The framing populations (_Z)

The following _Z populations were included:
  • Sub_Saharan_Z: Bantu, Yoruba, Mandenka, San, and Pygmies from HGDP-CEPH
  • South_Indian_Z: North Kannadi, Sakilli from Behar et al. (2010), AP_Madiga, AP_Mala, TN_Dalit from Xing et al. (2010), Bhil, Chenchu, Kurumba, Satnami, Madiga, Mala, Kamsali, Onge, Great_Andamanese from Reich et al. (2009)
  • Sino_Tibetan_Z: Yizu, Naxi, Han, Tujia from HGDP-CEPH
  • Altaic_Z: Tu, Xibo, Mongola, Daur, Hezhen, Oroqen, Yakut from HGDP-CEPH, and Evenk, Buryat from Rasmussen et al. (2010)
  • Siberian_Other_Z: Selkup, Ket, Yukagir, Nganasan, Koryak, Chuckchi from Rasmussen et al. (2010)
  • Southeast_Asian_Z: Dai, Lahu, Miaozu, Cambodians from HGDP-CEPH, Khmer-Cambodian, Thai from Xing et al. (2010), and Singapore Malay from the Singapore Genome Variation Project
The 12 inferred ancestral components

Results of the ADMIXTURE analysis defining the new K=12 components of the Project can be seen below:
Raw proportions can be found in a spreadsheet. There are also population portraits in a zip file, showing individual-level variation.

The 12 components are:
  • West_Asian
  • East_European
  • West_European
  • East_Asian
  • Mediterranean
  • Northwest_African
  • North_Eurasian
  • Arabian
  • Inner_Asian
  • Sub_Saharan
  • East_African
  • South_Indian
Once again, I have tried to make these as neutral and appropriate as possible, but don't forget that they are simply descriptive labels to aid memory. For example, the Arabian component is centered on Saudis, Yemenese, and Yemen Jews, the Inner Asian component on the Altaic synthetic population, and so on.

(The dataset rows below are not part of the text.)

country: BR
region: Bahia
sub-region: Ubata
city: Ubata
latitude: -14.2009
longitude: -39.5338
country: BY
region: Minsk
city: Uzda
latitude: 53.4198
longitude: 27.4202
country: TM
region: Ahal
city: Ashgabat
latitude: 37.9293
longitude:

The Fst divergences between the 12 components can be seen in the spreadsheet and also below:

A different way of showing them is via a neighbor-joining tree. Note, however, that this is not a replacement for the Fst table above which alone fully preserves the inter-population relationships:
We can also plot the first few MDS dimensions using synthetic individuals from the 12 components; again, these capture variation only partially:

What comes next?

Hopefully quite soon, I will:
  1. Report new v2 results for all project participants
  2. Report new v2 proportions for many other populations not included here
Project members who still haven't received their results (during the ongoing submission opportunity) can expect to receive K=10 standard results, and they will receive their new v2 results later.

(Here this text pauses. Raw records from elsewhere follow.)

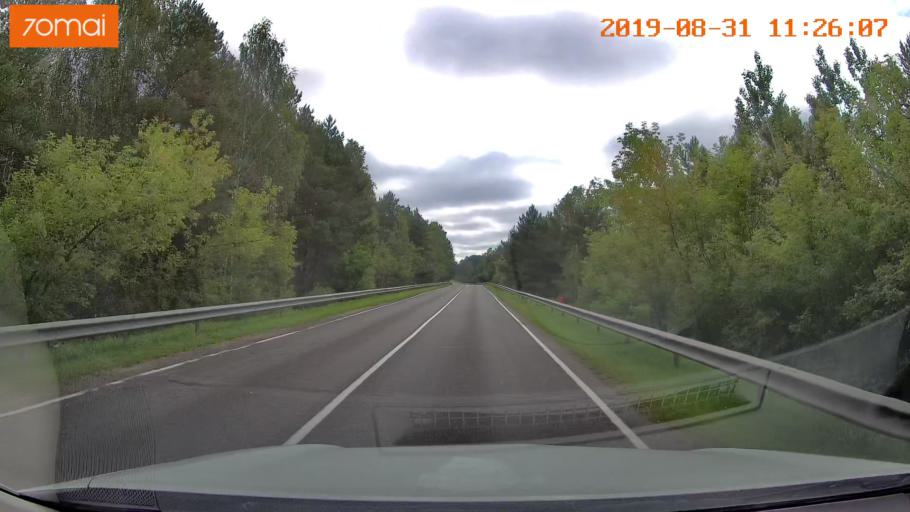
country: BY
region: Mogilev
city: Chavusy
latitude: 53.7651
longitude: 31.0627
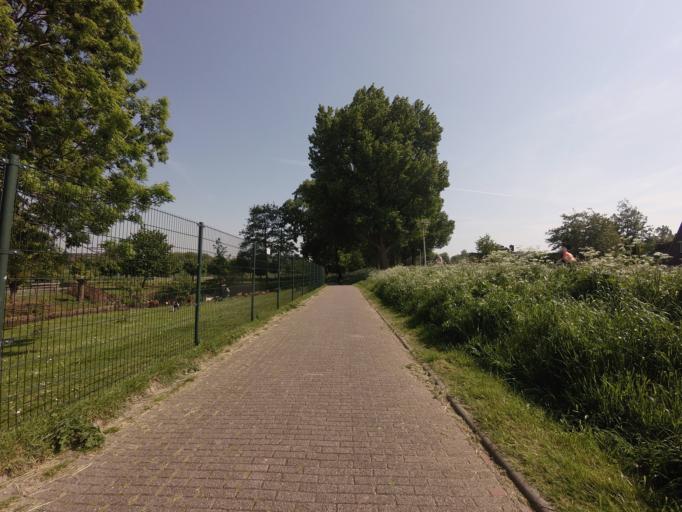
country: NL
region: South Holland
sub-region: Gemeente Hellevoetsluis
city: Hellevoetsluis
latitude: 51.8291
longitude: 4.1544
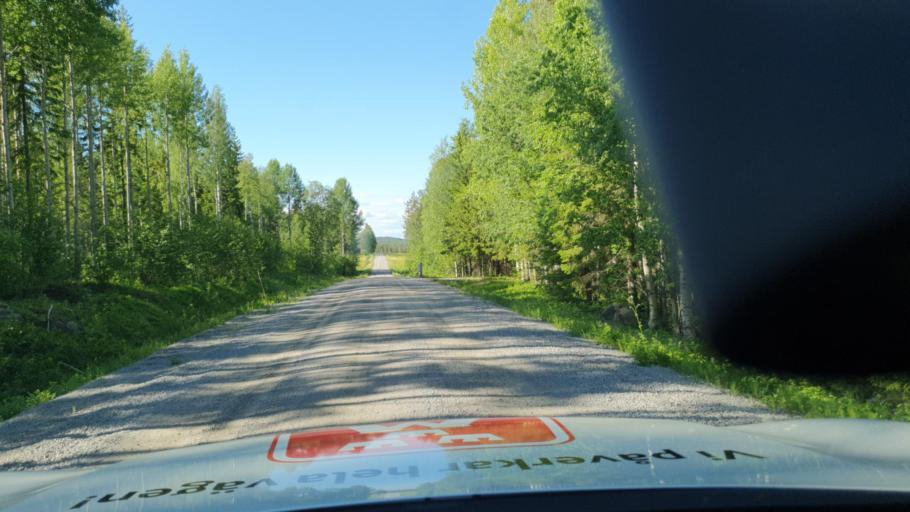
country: SE
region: Vaesterbotten
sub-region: Vannas Kommun
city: Vaennaes
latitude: 63.8058
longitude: 19.6391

  1. Thanx for all your hours and hours of methodical hard work: )

  2. Instead of South Indian_Z, which will basically be an ASI>ANI mixed reference like the old South Asian component, why not incorporate the ANI and ASI Zombie individual(s) which you projected a while ago during your Zombie exercises; into Dodecad v2? That will be far more useful for all West Eurasian populations, other than the South Asian participants itself. It'd be interesting to separate out the ANI-specific West Eurasian admixture among South Asians and their neighbors, and the exogenous elements among South Asians such as NEU and West Asian that fall outside of the basic ANI-ASI combination.

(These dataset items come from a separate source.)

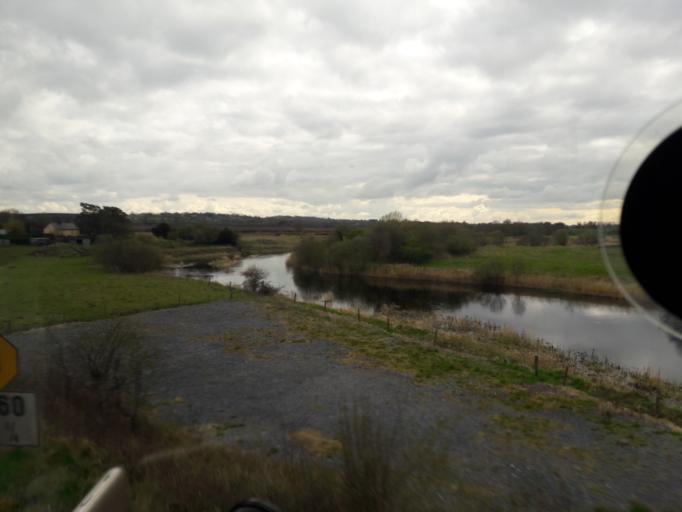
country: IE
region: Leinster
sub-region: An Longfort
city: Granard
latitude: 53.6528
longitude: -7.4343
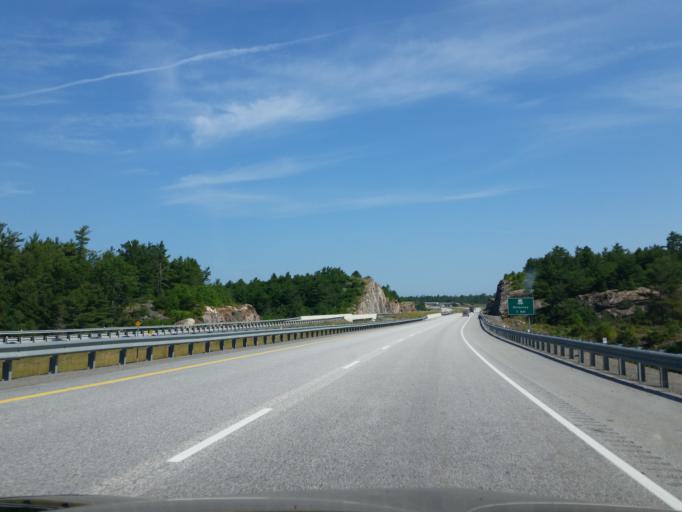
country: CA
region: Ontario
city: Greater Sudbury
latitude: 46.2137
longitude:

  3. The ANI/ASI individuals are based on the smaller set of markers used by Reich et al. so they are not useful for a global test.

    The South_Indian_Z actually suffers a bit from the same problem, as only the North Kannadi really have a full complement of markers in it, and all the other populations provide frequency data for smaller subsets. So, I am inclined not to use a Zombie population for South Asia in the production version of v2 which I am currently developiing.